> WRITTEN TASK: Count the lines in the data below that contain the string "section" and reply with that number alone.

-- Begin TASK DATA --

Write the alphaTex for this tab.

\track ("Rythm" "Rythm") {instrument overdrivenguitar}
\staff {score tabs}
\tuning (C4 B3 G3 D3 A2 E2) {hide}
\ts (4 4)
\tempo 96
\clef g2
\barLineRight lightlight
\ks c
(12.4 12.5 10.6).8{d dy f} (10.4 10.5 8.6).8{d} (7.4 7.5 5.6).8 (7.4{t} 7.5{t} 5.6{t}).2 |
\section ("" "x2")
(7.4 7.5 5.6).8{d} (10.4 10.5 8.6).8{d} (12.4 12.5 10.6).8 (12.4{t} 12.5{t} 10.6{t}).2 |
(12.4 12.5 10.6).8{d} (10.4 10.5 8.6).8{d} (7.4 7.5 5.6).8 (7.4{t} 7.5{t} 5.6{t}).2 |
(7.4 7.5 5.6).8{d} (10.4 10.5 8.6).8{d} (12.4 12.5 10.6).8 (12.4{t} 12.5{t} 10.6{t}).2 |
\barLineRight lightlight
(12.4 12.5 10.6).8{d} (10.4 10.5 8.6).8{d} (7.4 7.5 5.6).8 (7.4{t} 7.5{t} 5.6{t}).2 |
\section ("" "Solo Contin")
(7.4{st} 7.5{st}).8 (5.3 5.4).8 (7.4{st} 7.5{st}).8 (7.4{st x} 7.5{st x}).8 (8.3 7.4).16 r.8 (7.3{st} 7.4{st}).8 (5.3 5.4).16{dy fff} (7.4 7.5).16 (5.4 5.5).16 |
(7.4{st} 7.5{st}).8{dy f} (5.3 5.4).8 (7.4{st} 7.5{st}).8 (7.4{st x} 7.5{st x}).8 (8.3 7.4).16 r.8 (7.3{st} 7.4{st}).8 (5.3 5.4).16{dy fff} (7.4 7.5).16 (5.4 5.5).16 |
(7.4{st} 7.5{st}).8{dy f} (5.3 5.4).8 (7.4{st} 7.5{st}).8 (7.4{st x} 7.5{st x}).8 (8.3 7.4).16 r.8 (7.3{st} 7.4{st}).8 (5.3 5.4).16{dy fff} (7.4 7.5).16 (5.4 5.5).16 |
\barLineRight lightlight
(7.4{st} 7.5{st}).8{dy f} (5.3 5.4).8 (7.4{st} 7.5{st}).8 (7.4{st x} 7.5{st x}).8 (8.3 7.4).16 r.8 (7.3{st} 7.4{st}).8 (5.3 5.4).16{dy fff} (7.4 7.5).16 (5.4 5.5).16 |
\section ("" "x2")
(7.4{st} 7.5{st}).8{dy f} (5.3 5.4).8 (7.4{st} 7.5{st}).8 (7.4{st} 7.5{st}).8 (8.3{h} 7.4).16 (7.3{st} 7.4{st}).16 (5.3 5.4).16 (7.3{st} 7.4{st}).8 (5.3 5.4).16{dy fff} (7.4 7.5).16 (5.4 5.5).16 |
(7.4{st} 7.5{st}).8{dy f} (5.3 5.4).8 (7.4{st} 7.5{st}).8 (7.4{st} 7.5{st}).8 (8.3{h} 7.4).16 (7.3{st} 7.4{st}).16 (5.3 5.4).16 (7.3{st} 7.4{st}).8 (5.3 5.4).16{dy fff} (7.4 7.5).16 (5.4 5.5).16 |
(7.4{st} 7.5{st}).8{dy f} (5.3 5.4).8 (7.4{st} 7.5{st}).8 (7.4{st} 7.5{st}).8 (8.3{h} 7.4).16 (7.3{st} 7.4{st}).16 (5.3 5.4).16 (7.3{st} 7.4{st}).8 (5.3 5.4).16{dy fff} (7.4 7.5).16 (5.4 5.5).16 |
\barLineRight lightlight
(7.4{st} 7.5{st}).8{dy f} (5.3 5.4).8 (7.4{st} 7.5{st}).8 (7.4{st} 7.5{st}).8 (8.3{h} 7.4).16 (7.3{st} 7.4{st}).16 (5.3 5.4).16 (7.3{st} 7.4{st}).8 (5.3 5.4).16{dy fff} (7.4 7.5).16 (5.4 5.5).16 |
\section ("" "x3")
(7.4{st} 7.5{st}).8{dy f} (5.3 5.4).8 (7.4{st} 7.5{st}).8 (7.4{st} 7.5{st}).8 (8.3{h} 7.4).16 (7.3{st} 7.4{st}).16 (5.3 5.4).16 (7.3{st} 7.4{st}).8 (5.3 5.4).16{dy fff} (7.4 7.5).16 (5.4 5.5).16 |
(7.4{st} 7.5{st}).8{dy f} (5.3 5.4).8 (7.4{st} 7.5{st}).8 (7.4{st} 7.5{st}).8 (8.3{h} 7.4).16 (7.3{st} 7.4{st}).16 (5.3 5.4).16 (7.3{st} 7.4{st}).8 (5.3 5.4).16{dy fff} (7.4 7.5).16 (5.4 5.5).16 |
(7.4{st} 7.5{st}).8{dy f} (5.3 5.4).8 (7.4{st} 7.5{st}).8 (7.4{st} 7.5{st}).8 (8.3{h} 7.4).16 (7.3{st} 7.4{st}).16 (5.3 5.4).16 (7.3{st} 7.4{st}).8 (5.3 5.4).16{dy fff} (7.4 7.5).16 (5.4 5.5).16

-- End TASK DATA --

> PROBLEM SOLUTION: 4